◆ About this exercise:
Replace every "Software" in the listing below with "Programma" and give all its lines again with no other change. Omit the pictures.

Page text data extracted

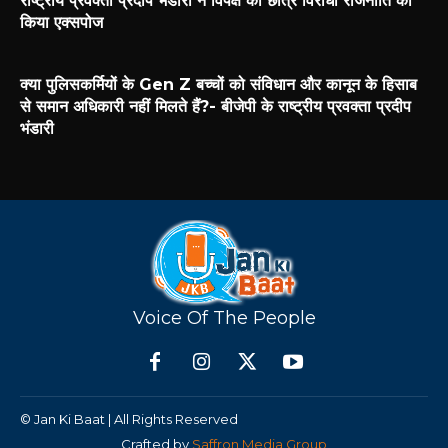
राष्ट्रीय प्रवक्ता प्रदीप भंडारी ने विपक्ष की छात्र विरोधी राजनीति को
किया एक्सपोज
क्या पुलिसकर्मियों के Gen Z बच्चों को संविधान और कानून के हिसाब
से समान अधिकारी नहीं मिलते हैं?- बीजेपी के राष्ट्रीय प्रवक्ता प्रदीप
भंडारी
Voice Of The People
© Jan Ki Baat | All Rights Reserved
Crafted by
Saffron Media Group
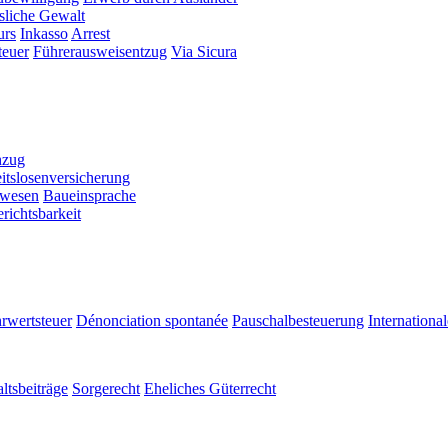
sliche Gewalt
urs
Inkasso
Arrest
teuer
Führerausweisentzug
Via Sicura
hzug
itslosenversicherung
swesen
Baueinsprache
richtsbarkeit
rwertsteuer
Dénonciation spontanée
Pauschalbesteuerung
Internationa
ltsbeiträge
Sorgerecht
Eheliches Güterrecht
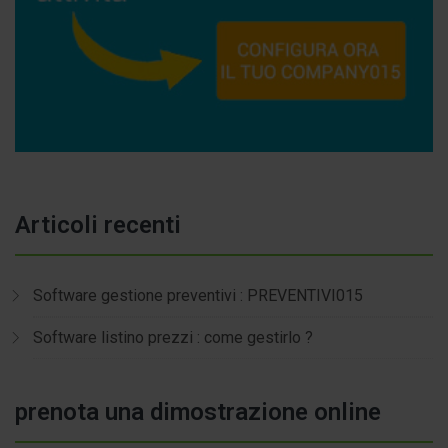
Articoli recenti
Software gestione preventivi : PREVENTIVI015
Software listino prezzi : come gestirlo ?
prenota una dimostrazione online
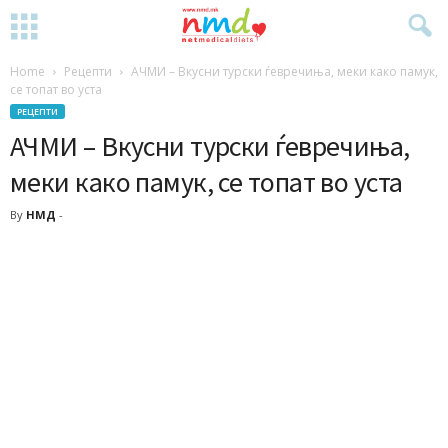
Home
Рецепти
АЧМИ – Вкусни турски ѓевречиња, меки како памук,
се топат во уста
РЕЦЕПТИ
АЧМИ – Вкусни турски ѓевречиња,
меки како памук, се топат во уста
By
НМД
-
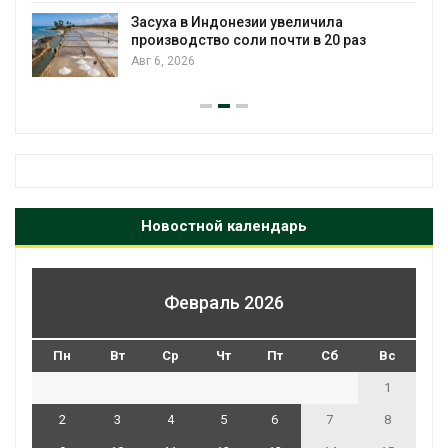
Засуха в Индонезии увеличила
производство соли почти в 20 раз
Авг 6, 2026
Новостной календарь
Февраль 2026
Пн
Вт
Ср
Чт
Пт
Сб
Вс
1
2
3
4
5
6
7
8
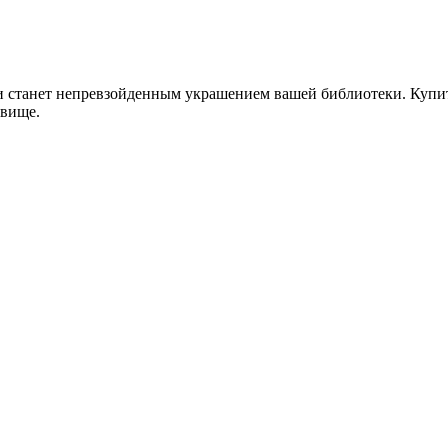
 станет непревзойденным украшением вашей библиотеки. Купите
овище.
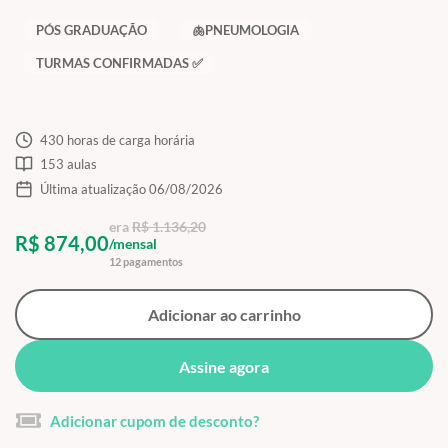
PÓS GRADUAÇÃO
🫁PNEUMOLOGIA
TURMAS CONFIRMADAS ✅
430 horas de carga horária
153 aulas
Última atualização 06/08/2026
era
R$ 1.136,20
R$ 874,00
/mensal
12 pagamentos
Adicionar ao carrinho
Assine agora
Adicionar cupom de desconto?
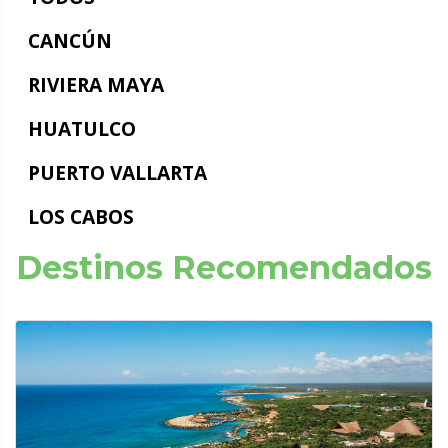
CANCÚN
RIVIERA MAYA
HUATULCO
PUERTO VALLARTA
LOS CABOS
Destinos Recomendados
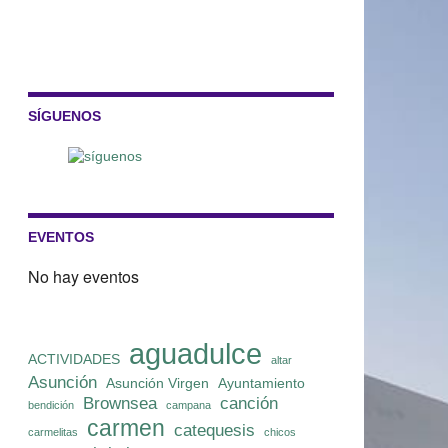
SÍGUENOS
EVENTOS
No hay eventos
aguadulce
ACTIVIDADES
altar
Asunción
Asunción Virgen
Ayuntamiento
Brownsea
canción
bendición
campana
carmen
catequesis
carmelitas
chicos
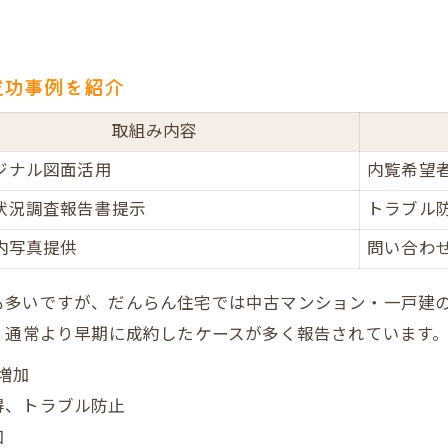
。
成功事例を紹介
取組み内容
ジナル図面活用
内覧希望
状況調査報告書提示
トラブル
室内写真提供
問い合わ
も多いですが、だんらん住宅では中古マンション・一戸建
、通常より早期に成約したケースが多く報告されています
増加
得、トラブル防止
加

◆ Response:
राष्ट्रीय प्रवक्ता प्रदीप भंडारी ने विपक्ष की छात्र विरोधी राजनीति को
किया एक्सपोज
क्या पुलिसकर्मियों के Gen Z बच्चों को संविधान और कानून के हिसाब
से समान अधिकारी नहीं मिलते हैं?- बीजेपी के राष्ट्रीय प्रवक्ता प्रदीप
भंडारी
Voice Of The People
© Jan Ki Baat | All Rights Reserved
Crafted by
Saffron Media Group
sliche Gewalt
urs
Inkasso
Arrest
teuer
Führerausweisentzug
Via Sicura
hzug
itslosenversicherung
swesen
Baueinsprache
richtsbarkeit
rwertsteuer
Dénonciation spontanée
Pauschalbesteuerung
Internationa
ltsbeiträge
Sorgerecht
Eheliches Güterrecht
Articoli recenti
Programma gestione preventivi : PREVENTIVI015
Programma listino prezzi : come gestirlo ?
prenota una dimostrazione online
Home
Рецепти
АЧМИ – Вкусни турски ѓевречиња, меки како памук,
се топат во уста
РЕЦЕПТИ
АЧМИ – Вкусни турски ѓевречиња,
меки како памук, се топат во уста
By
НМД
-
Засуха в Индонезии увеличила
производство соли почти в 20 раз
Авг 6, 2026
Новостной календарь
Февраль 2026
Пн
Вт
Ср
Чт
Пт
Сб
Вс
1
2
3
4
5
6
7
8
 станет непревзойденным украшением вашей библиотеки. Купите
овище.
PÓS GRADUAÇÃO
🫁PNEUMOLOGIA
TURMAS CONFIRMADAS ✅
430 horas de carga horária
153 aulas
Última atualização 06/08/2026
era
R$ 1.136,20
R$ 874,00
/mensal
12 pagamentos
Adicionar ao carrinho
Assine agora
Adicionar cupom de desconto?
CANCÚN
RIVIERA MAYA
HUATULCO
PUERTO VALLARTA
LOS CABOS
Destinos Recomendados
SÍGUENOS
EVENTOS
No hay eventos
aguadulce
ACTIVIDADES
altar
Asunción
Asunción Virgen
Ayuntamiento
Brownsea
canción
bendición
campana
carmen
catequesis
carmelitas
chicos
。
成功事例を紹介
取組み内容
ジナル図面活用
内覧希望
状況調査報告書提示
トラブル
室内写真提供
問い合わ
も多いですが、だんらん住宅では中古マンション・一戸建
、通常より早期に成約したケースが多く報告されています
増加
得、トラブル防止
加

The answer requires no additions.